[PAGE EXTRACT]
The movement above is the ETA F03.111. It has 3 Jewels and lots of plastic, including complete wheels and pivots in the gear train (it's what I would expect from a low end Seiko or a Timex). Don't get me wrong. Plastic isn't bad but it evokes poor quality and the rest of the movement follows. I would never service one of these movements, it would simply get replaced. So how much do you have to pay for one of these gems? This particular watch is a steel & plated gold model with a diamond bezel and diamond dial which is listed for $4100 retail but can be obtained at Amazon







for just $2,660.00. The value of the movement is less than half of a percent of the market price and less than a quarter percent of the full retail price. In contrast the value of a Rolex movement represents around 1/3 of the cost of a comparably priced model.
This watch came to me for a power cell and a water resistance test, which I performed, but then the setting lever broke and I had to replace that as well. The quality of the ETA F series just isn't good enough to be used in any watch that costs more than a few hundred dollars and Tag Heuer should be ashamed of using them in this watches. Spend a few more dollars and use a good quality quartz movement that will stand up to customer use. The F03.111 is a part of ETA's Trendline which they describe as "economical movements for mass produced watches." In contrast ETA's Flatline watches which include the 256.xxx movement is described as "flat, reliable, numerous functions, high performances." Which would you rather have in your watch? Some Tag Heuer chronograph's now have movements from ETA's Fashionline, also described as "economical movements for mass produced watches." I guess that settles it, Tag Heuer is a fashion watch.
In this case . . . you don't get what you pay for, you get much less.

I have an Aquaracer quartz with that mentioned movement, and although I've know since I purchased the watch that is wasn't one of the high quality ETA movements (seriously, watch supply houses sell that "F" series movement for well under $20, and less if you buy 3 or more), it's a tad discouraging to learn just how cheap the movement really is. And to step up to the next grade of movement is really, as mentioned, only about $15 more per movement retail...and who knows how much cheaper when you're TAG and are buying them in bulk.

I still enjoy my TAG Aquaracer...this is just information.


----------



## decipher28 (May 2, 2010)

I agree with the blog written by the watchmaker



i've too noticed this trend that tag heuer seem to be going in over the years, using cheaper and cheaper movements.And i must say i don't really think its a good idea.They market themselves as a luxury sportwatch brand and yet have watches with $20 movements in them.I know other parts make up the cost of the watch like case,crystal,bezel,band etc.

But to be using cheaper and cheaper movements which will wear out or brake down sooner can only harm their reputation.

I do not see any problem with there higher end watches which use very very good quality movements.


----------



## Wisconsin Proud (Jun 22, 2007)

You'd be surprised how cheaply large brands can get movements - automatic and quartz.

Do you think autos cost hundreds of dollars to mega brands? Well, you are mistaken.


----------



## Eeeb (Jul 12, 2007)

Records taken from a dataset
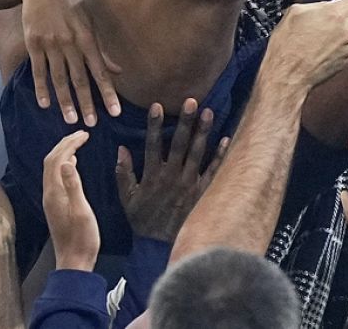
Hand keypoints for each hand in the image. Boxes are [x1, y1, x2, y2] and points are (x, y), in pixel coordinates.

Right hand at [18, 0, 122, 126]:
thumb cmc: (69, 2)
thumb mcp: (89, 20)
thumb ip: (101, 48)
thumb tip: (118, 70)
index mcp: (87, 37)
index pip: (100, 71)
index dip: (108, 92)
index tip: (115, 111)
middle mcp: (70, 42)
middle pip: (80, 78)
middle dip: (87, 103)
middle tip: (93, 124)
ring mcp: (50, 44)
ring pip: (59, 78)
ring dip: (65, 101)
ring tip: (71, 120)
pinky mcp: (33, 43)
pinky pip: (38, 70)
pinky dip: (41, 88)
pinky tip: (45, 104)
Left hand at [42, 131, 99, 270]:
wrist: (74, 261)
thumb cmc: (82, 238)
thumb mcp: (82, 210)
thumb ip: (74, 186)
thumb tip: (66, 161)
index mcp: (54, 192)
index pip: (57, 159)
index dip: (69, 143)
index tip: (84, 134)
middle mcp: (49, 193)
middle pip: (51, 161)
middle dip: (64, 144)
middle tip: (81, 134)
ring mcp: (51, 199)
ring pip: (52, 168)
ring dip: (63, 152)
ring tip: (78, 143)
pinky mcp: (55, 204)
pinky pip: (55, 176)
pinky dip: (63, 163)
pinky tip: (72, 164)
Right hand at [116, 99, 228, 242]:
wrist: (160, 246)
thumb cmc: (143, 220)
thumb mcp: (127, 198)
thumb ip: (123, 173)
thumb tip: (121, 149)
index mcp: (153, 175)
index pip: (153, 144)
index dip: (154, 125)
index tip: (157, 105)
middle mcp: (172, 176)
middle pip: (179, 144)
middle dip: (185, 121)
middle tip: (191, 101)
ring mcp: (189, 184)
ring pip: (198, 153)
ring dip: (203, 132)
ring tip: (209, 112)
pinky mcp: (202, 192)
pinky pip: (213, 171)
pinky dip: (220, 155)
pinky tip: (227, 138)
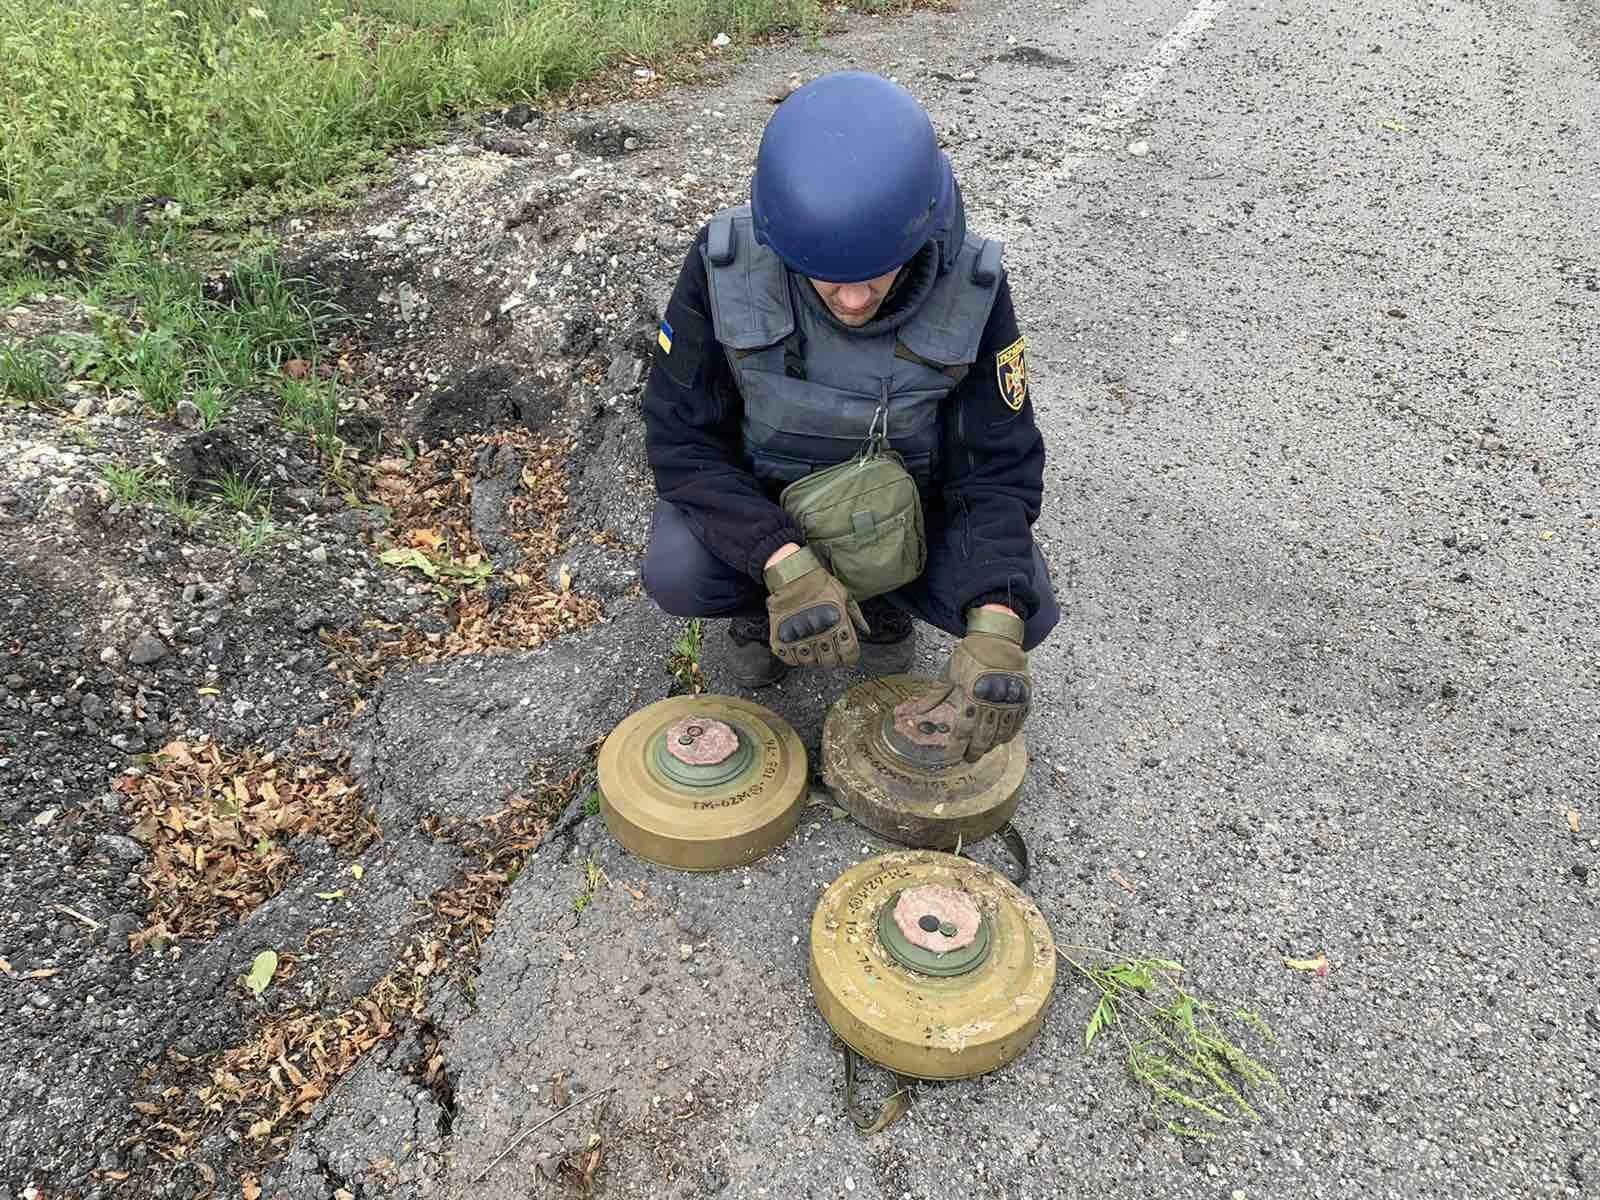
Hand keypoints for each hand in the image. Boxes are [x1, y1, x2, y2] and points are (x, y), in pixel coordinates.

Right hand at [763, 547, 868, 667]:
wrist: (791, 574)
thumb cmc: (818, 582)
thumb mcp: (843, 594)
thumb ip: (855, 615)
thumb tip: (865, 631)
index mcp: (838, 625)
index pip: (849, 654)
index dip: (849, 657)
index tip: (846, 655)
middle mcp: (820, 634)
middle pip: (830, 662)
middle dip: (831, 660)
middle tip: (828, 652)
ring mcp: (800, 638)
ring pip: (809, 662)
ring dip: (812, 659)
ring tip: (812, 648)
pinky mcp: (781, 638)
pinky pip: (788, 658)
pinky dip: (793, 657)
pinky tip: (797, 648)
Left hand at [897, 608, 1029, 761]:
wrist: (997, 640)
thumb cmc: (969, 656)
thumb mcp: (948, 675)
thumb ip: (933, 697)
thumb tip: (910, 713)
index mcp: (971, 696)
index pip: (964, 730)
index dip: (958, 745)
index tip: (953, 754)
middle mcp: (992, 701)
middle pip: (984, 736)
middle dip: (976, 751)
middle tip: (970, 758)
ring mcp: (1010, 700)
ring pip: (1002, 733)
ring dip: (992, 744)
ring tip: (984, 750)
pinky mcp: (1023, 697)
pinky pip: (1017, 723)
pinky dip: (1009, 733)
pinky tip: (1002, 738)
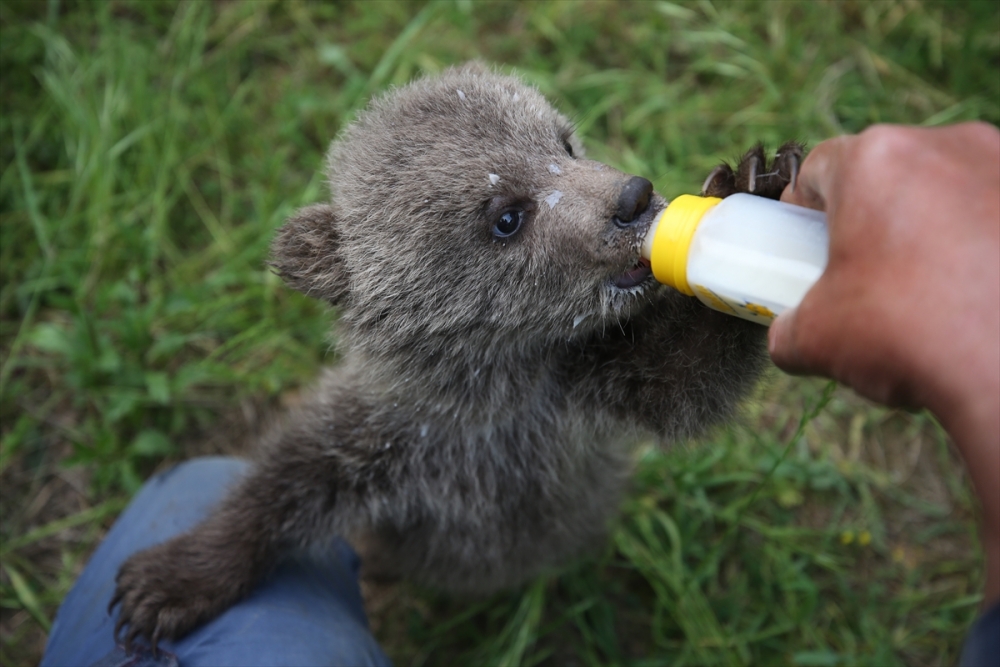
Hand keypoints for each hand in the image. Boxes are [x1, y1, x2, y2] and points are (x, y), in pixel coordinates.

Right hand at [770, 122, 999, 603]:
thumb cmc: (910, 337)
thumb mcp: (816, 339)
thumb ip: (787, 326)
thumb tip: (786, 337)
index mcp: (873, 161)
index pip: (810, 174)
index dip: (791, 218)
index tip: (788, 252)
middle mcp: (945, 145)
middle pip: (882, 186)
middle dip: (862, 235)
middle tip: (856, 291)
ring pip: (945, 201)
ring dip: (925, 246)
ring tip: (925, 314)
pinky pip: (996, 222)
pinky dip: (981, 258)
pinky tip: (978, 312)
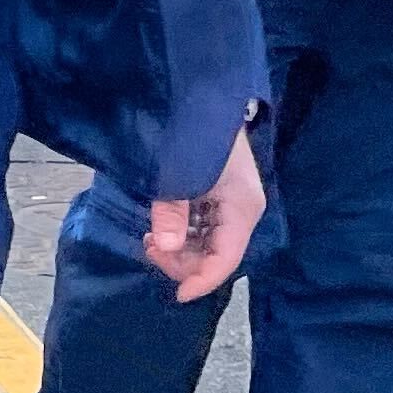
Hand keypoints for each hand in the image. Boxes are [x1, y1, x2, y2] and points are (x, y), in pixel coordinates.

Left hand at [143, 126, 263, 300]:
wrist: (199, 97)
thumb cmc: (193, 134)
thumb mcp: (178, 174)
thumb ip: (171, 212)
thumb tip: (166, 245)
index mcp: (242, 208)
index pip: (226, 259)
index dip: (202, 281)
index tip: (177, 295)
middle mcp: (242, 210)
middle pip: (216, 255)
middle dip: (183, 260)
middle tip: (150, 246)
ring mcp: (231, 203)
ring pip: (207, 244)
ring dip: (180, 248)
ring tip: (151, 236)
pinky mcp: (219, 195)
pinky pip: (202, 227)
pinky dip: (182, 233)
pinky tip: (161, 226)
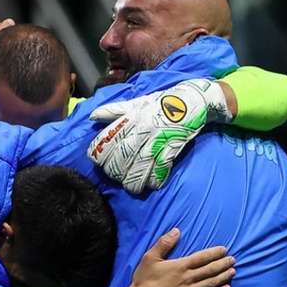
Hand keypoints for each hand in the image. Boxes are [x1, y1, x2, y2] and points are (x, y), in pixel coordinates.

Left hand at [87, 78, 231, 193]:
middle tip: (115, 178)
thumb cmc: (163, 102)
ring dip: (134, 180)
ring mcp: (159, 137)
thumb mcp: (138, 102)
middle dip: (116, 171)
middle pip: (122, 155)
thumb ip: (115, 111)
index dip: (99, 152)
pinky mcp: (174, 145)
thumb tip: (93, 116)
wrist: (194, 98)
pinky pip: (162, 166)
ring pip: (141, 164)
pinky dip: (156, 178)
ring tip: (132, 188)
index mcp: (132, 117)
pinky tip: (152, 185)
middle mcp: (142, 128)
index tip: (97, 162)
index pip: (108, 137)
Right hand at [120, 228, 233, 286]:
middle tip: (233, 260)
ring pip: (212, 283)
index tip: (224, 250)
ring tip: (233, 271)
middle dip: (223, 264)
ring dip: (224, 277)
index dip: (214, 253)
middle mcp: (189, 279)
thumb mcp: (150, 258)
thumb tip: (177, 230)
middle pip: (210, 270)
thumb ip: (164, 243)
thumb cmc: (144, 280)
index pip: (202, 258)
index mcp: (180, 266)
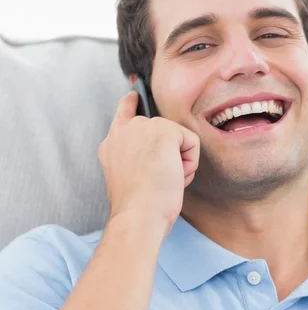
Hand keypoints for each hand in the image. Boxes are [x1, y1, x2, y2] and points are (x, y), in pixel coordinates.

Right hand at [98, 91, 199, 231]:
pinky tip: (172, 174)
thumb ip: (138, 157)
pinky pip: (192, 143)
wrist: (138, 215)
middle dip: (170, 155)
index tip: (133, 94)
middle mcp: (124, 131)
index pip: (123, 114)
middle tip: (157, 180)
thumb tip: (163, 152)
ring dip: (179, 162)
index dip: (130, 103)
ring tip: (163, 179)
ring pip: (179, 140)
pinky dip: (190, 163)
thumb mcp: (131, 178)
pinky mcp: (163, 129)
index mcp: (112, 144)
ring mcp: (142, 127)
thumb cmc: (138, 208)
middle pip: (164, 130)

[WHAT YOU NEED TO DO]
Resume the forum thread about the ETA F03.111 movement in Tag Heuer watches from the point where it stops.

[ANSWER BOX]
I have seen no evidence that the failure rate on fashion-line movements is higher than on flatline movements. 

The difference I have seen is there is no possibility of repair on fashion-line movements, only replacement.


----------



## wdrazek (Feb 7, 2008)

It's sad that a $4K diamond studded Tag would be powered by the same low grade movement used in a $100 fashion watch. This is the kind of thing that helps perpetuate negative perceptions of Tag in the WIS community.


----------



## Drez (May 17, 2008)

That's sadly part of the difference between boutique brands and brands like Tag, Omega, Rolex etc. Price difference is is your money is going into advertising and convincing people like you that they want one. That and putting watches on Tiger, Matt, Brad, Cindy etc. 

I agree its much harder to justify $$$ particularly in higher end quartz watches unless they're putting better features or a lot of fit and finish into them. Esp when Japan quartz has so much to offer. As far as Tag goes at least their chronotimer movement is a higher end piece...oh wait their discontinuing that. 

I'm actually really disappointed that watches like the Aquaracer, Seamaster, Colt quartz lines aren't all standard with perpetual calendars.


----------



## publandlord (Aug 15, 2006)

wdrazek said:


> It's sad that a $4K diamond studded Tag would be powered by the same low grade movement used in a $100 fashion watch. This is the kind of thing that helps perpetuate negative perceptions of Tag in the WIS community.


Who cares? WISses are <1% of their target market, probably not even that. Like TAG could care less.

Anyone who thinks a mass-produced, serviceable ETA 255 in service is significantly superior to a mass-produced, serviceable F0x is deluding themselves. The 255 has more jewels where no jewels are needed. Not for no reason has the 955 range (also 7 jewels) been discontinued in favour of the F0x and their are no 255s available outside of SwatchCo unless you're Breitling and you pay through the nose for something thermocompensated.

The 80x is the unserviceable range. Both F0x and 25x ranges suffer from being much cheaper to replace than service because labour rates are so high in the West (and increasingly elsewhere). It's even cheaper to replace a basic ETA 2824 with a new one than service it, in many places. Does that suddenly make it "replaceable"?

The blogowner has an anti-TAG problem of the kind you see all over the place amongst early WISdom (but not "wisdom").


----------



## Watchyman (Mar 4, 2010)

publandlord said:


> Who cares? WISses are <1% of their target market, probably not even that. Like TAG could care less.
> 
> Anyone who thinks a mass-produced, serviceable ETA 255 in service is significantly superior to a mass-produced, serviceable F0x is deluding themselves. The 255 has more jewels where no jewels are needed. Not for no reason has the 955 range (also 7 jewels) been discontinued in favour of the F0x and their are no 255s available outside of SwatchCo unless you're Breitling and you pay through the nose for something thermocompensated.
> 
> ...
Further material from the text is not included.